Framing Maori – ‘To do a Waitangi’

Hon Tariana Turia, Co-leader of the Maori Party

Thursday 30 October 2008; 7pm

On May 3, 2004, the Prime Minister of New Zealand, confided to Breakfast Television, that the hikoi making its way to Wellington was comprised of :

“The same old faces. The Ken Mairs, the Harawira family, the Annette Sykes, the haters and wreckers, the people who destroy Waitangi every year, now wanting to do a Waitangi in every town in New Zealand on the way to Wellington where they will do a Waitangi on the steps of Parliament. Is this not what New Zealand has got absolutely sick and tired of?”

Those words, of course, will be forever on the public record.

And that’s bad enough.

But what is even worse, is the ominous silence that followed those words.

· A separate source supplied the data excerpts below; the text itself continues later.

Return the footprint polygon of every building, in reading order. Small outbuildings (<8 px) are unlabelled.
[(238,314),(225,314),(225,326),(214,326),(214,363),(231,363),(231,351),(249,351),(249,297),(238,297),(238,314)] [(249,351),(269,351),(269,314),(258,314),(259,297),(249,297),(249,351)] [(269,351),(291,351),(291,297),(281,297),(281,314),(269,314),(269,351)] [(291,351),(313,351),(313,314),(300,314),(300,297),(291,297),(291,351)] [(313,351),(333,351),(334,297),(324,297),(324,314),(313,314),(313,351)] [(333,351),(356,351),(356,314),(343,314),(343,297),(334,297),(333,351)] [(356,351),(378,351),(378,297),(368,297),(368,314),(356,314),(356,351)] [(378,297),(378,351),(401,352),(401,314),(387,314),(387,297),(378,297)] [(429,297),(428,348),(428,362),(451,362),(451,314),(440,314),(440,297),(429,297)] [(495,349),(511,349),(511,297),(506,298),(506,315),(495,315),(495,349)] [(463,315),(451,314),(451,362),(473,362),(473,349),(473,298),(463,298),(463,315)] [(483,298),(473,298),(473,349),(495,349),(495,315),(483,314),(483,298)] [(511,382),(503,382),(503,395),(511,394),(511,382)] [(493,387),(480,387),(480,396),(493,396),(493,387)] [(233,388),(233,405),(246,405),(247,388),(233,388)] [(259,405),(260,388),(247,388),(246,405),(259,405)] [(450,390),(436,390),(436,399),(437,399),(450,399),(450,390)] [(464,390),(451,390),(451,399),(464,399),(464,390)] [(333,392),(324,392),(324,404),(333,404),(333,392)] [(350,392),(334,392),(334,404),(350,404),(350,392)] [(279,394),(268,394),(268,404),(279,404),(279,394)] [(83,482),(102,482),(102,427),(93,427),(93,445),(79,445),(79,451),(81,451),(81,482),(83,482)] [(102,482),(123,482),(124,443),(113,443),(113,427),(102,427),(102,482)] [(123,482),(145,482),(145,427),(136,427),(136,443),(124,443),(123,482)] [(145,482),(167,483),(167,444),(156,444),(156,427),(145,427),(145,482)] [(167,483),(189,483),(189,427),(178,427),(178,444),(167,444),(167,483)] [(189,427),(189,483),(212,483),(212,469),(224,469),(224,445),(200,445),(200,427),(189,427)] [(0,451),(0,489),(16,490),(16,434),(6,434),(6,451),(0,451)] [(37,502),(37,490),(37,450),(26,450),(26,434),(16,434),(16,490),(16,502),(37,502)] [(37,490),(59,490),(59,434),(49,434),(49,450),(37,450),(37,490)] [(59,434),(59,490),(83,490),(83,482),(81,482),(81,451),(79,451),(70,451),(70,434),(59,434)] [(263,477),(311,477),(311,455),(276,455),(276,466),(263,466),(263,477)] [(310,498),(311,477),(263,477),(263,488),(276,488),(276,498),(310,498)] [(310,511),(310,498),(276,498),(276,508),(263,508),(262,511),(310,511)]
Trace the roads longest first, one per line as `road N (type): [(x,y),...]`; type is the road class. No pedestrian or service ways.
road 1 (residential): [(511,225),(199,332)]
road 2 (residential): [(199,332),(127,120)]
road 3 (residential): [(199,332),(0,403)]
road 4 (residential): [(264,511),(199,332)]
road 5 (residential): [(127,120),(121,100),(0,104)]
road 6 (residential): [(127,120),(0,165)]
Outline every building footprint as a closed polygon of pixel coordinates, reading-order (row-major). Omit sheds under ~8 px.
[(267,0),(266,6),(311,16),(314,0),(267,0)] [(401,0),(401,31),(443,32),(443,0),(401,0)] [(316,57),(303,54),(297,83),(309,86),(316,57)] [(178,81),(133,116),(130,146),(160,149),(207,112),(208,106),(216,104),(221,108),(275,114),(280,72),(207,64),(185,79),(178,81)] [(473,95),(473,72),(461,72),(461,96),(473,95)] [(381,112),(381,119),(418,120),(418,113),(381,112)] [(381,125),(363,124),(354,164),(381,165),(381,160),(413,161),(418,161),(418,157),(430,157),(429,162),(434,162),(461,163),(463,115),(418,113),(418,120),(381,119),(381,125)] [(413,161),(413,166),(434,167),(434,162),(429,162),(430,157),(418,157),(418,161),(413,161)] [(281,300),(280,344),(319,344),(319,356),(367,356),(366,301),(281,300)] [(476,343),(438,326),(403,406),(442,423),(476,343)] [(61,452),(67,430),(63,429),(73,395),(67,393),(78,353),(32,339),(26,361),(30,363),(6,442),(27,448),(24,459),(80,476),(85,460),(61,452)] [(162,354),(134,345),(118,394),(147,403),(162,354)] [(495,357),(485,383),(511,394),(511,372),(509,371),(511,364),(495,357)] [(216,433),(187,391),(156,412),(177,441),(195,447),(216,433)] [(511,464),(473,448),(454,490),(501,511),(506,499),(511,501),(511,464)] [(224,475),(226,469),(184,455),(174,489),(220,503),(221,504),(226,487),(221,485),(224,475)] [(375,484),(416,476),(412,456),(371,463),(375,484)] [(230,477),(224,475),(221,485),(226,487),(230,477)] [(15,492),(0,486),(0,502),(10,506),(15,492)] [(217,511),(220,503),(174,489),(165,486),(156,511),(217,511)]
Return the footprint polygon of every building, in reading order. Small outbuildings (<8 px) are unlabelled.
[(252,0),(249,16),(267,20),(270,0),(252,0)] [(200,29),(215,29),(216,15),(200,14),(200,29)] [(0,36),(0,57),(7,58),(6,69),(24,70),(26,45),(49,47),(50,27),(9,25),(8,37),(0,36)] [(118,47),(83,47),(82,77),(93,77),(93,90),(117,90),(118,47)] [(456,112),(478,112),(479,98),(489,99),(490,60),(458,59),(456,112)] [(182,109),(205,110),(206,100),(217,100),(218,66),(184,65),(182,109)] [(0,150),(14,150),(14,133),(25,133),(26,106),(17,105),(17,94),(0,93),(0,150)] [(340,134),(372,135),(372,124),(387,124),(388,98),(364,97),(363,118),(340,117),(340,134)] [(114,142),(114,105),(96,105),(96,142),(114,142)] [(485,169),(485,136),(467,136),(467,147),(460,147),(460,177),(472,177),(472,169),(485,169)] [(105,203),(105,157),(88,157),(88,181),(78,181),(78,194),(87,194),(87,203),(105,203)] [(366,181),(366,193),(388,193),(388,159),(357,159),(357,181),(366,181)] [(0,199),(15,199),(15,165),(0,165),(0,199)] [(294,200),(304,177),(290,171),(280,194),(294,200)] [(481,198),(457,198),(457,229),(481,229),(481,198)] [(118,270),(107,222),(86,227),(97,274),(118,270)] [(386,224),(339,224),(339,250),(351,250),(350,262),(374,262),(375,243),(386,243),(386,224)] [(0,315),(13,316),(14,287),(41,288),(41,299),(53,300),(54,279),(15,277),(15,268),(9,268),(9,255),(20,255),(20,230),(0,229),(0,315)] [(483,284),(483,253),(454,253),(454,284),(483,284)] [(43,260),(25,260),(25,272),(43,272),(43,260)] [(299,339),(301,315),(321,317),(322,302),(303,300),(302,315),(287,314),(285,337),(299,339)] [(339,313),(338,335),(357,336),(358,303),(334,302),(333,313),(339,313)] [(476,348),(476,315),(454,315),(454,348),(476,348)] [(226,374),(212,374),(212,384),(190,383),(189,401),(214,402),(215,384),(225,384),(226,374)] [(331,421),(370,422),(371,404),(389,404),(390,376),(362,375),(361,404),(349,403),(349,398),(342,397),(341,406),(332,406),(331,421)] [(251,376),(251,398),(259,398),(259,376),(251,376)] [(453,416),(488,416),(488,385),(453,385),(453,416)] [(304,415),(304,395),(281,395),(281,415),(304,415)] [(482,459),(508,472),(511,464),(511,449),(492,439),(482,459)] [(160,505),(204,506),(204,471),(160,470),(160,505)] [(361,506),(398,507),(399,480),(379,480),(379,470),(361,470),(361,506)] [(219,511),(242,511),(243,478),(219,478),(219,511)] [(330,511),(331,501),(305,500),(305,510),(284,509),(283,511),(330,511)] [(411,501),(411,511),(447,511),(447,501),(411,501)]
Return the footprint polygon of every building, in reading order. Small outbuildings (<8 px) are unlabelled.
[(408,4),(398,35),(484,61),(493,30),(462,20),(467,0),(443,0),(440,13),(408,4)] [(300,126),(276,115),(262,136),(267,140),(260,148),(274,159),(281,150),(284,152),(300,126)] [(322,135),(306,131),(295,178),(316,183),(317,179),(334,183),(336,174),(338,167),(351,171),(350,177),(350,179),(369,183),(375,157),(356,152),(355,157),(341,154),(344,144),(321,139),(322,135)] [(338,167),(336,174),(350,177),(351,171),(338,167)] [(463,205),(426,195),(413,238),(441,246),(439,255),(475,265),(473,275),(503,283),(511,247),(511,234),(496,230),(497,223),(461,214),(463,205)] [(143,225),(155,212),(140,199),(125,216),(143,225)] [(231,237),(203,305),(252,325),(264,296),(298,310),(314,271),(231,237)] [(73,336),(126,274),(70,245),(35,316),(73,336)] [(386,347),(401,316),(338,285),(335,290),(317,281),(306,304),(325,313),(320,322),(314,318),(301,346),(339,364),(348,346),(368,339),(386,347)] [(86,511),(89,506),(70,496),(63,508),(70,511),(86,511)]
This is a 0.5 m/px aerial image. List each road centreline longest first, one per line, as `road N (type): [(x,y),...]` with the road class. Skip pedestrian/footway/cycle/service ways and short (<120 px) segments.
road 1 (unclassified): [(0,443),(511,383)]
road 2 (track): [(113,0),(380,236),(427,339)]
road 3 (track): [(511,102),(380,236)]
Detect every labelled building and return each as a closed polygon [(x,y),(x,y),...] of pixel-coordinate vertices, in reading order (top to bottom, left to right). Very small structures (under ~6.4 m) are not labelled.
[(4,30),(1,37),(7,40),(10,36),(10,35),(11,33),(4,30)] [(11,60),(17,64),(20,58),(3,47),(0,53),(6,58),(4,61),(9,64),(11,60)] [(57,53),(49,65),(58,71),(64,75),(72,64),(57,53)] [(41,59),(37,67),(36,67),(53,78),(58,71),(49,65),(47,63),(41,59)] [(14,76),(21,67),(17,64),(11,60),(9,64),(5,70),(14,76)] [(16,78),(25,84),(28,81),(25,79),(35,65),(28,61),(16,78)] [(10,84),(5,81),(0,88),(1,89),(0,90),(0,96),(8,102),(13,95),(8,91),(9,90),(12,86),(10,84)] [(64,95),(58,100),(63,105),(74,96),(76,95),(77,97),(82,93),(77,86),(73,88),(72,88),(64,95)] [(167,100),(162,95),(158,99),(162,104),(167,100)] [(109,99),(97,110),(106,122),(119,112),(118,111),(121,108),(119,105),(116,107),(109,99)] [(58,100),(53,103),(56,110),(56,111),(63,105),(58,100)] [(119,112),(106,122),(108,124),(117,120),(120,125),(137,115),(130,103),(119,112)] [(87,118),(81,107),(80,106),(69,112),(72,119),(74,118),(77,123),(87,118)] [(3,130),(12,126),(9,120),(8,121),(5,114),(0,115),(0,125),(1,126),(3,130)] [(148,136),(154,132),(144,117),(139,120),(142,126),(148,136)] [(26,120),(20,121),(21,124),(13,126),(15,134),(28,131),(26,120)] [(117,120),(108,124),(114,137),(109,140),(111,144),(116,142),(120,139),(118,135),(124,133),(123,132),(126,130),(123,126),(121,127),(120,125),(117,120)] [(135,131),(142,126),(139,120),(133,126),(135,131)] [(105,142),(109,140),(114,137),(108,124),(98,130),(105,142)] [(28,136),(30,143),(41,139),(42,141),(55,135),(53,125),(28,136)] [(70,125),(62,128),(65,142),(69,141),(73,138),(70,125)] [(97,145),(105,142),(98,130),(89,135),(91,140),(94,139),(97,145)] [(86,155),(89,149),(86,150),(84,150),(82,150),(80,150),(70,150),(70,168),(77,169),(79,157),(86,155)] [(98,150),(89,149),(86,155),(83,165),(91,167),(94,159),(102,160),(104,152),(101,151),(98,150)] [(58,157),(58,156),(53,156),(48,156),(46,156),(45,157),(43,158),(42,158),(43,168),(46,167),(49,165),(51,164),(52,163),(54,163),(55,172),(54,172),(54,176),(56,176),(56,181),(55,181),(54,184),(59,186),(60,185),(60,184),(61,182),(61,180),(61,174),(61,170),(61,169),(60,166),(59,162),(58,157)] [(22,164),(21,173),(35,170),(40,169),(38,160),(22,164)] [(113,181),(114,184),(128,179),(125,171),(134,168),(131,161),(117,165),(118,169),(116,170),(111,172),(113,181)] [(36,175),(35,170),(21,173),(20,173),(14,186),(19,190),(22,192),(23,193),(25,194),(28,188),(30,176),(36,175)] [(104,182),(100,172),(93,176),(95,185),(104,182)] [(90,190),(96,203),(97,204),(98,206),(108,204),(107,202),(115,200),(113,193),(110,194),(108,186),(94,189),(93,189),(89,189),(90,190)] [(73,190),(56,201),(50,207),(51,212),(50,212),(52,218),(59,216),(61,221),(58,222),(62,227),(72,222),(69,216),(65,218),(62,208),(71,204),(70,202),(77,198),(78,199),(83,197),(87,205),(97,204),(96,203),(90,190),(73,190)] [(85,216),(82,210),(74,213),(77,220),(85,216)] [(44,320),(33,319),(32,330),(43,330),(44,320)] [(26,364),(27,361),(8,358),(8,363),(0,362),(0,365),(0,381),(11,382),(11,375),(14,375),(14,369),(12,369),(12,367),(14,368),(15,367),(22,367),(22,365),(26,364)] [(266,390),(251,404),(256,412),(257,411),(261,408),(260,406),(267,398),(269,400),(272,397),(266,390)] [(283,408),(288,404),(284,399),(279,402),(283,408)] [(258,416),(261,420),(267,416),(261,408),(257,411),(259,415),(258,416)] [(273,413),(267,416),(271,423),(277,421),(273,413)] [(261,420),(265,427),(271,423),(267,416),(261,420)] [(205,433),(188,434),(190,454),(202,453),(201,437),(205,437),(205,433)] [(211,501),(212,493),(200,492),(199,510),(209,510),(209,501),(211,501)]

No analysis of the appropriateness of the phrase “to do a Waitangi”. No analysis of the ethics of identifying individuals to be targeted for attack. No analysis of whether or not the people of New Zealand shared Helen Clark’s views.

Framing Maori is a film that forces us all to ask these questions, about every item of news, every 6 o’clock bulletin, every story in which we, Maori, tend more often than not, to be framed as the baddies.

Of course, it’s not as if ‘framing Maori’ is reserved just to the television screen. My colleague, Derek Fox, pointed out that in the election campaign trail, the questions reserved for the Maori candidate are often predictable – how to deal to child abuse, crime, law and order.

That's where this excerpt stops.